Richard III, the last monarch of the Plantagenet family, ruled for only two years before dying in battle in 1485 when he was 32.
It marked the end of the Wars of the Roses and the victory of Henry Tudor, the first of the new dynasty.
Under the new regime, Richard was portrayed as a hunchback and a power-mad child-killer said to have slaughtered his two young nephews to seize the throne. Historians say that the find could help settle a five-century-long controversy over whether the king was the villain of legend, or a victim of malicious propaganda.
Richard III was thought to be buried at Grey Friars, a Franciscan friary destroyed during Henry VIII's Dissolution of the Monasteries, but it was later claimed his body was thrown into a river.
In the early 1600s the site of Grey Friars was bought by the mayor of Leicester, Alderman Robert Herrick, and used as his garden.
In 1612 Christopher Wren, father of the famous architect, recorded seeing a 0.9m stone pillar in the garden inscribed: "Here lies the body of Richard III, sometime King of England".
The site was bought by Leicester City Council in 1914.
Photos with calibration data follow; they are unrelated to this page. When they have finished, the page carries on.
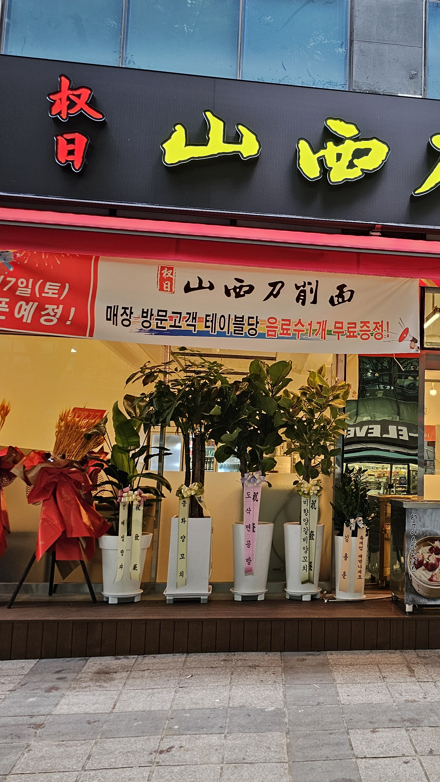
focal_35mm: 34
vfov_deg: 58.0
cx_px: 376
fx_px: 705
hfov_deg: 33.3
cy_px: 389
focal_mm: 6.3
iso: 200
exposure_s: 1/120
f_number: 1.7
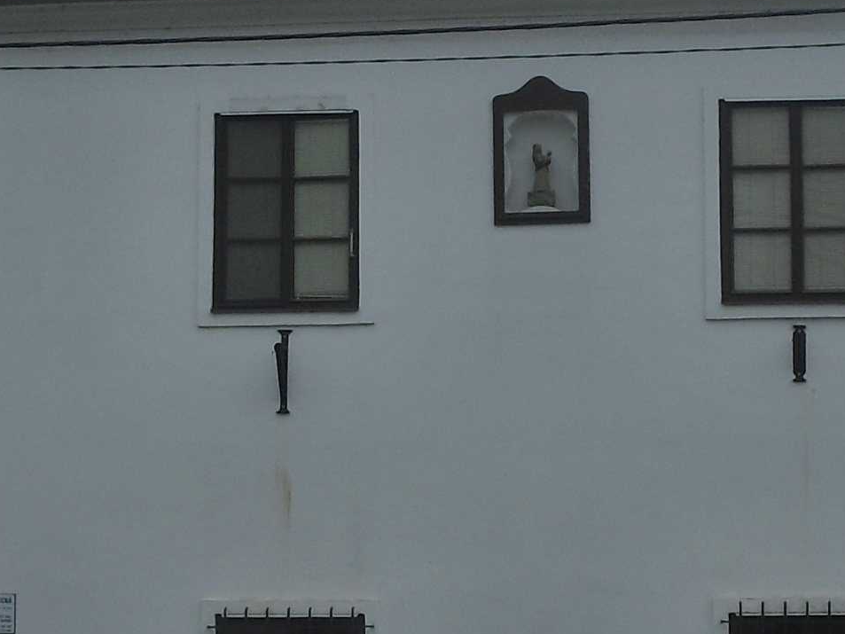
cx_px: 317
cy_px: 327
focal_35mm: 116
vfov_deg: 12.8
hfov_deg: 16.9
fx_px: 2832
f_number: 7.8
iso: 64
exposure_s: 1/160
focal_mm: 6.3
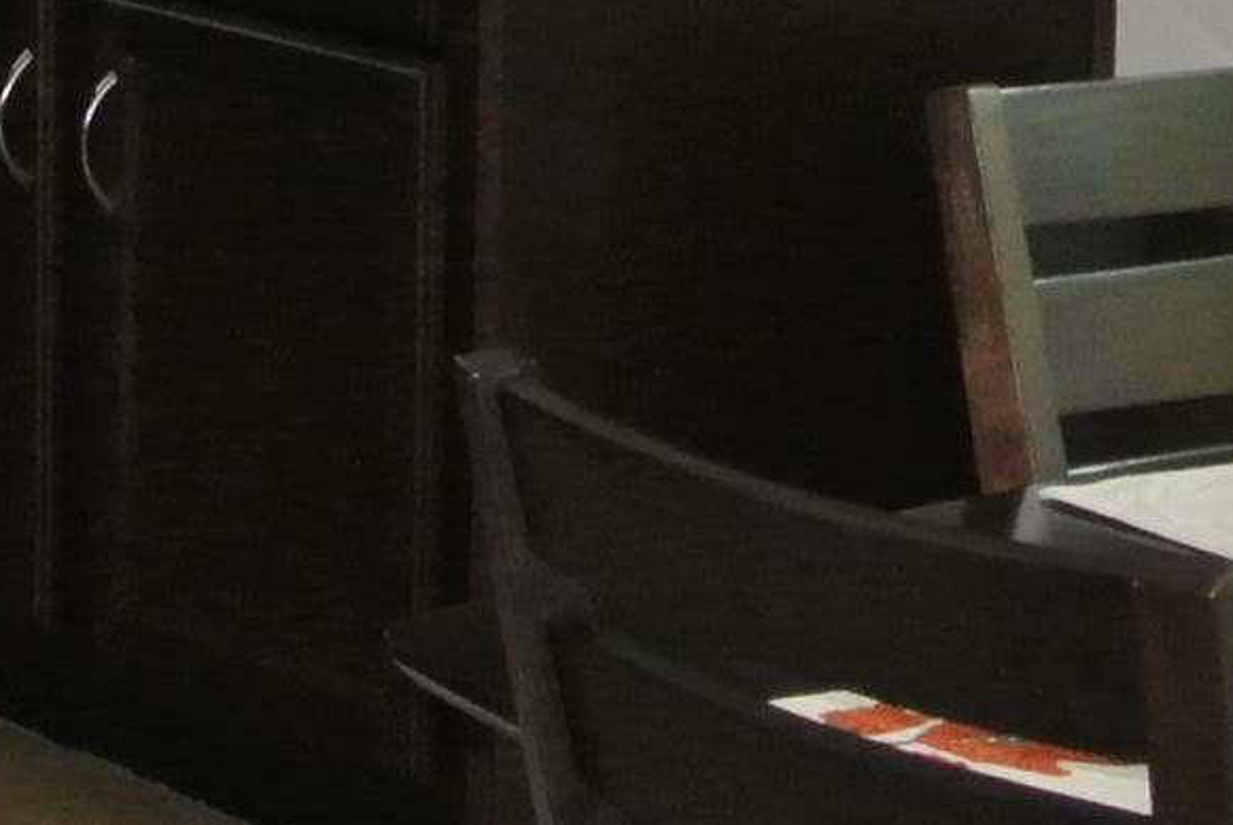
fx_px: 6378
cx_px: 439
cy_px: -528
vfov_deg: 7.2
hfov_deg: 11.0
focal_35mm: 186
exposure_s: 1/60
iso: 800
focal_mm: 13.6
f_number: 4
"We were very lucky it was a car park, and the remains, at the entrance to the choir, were just under the trench we dug, when there were several buildings at the friary.
"He's a prime candidate. I'd be very surprised if someone else was buried at this same spot with critical injuries."
The university intends for the body, if it is proven to be Richard, to be buried in the city's cathedral.
As for the social workers, the academics said, it will be "quite some time" before they get their car park back.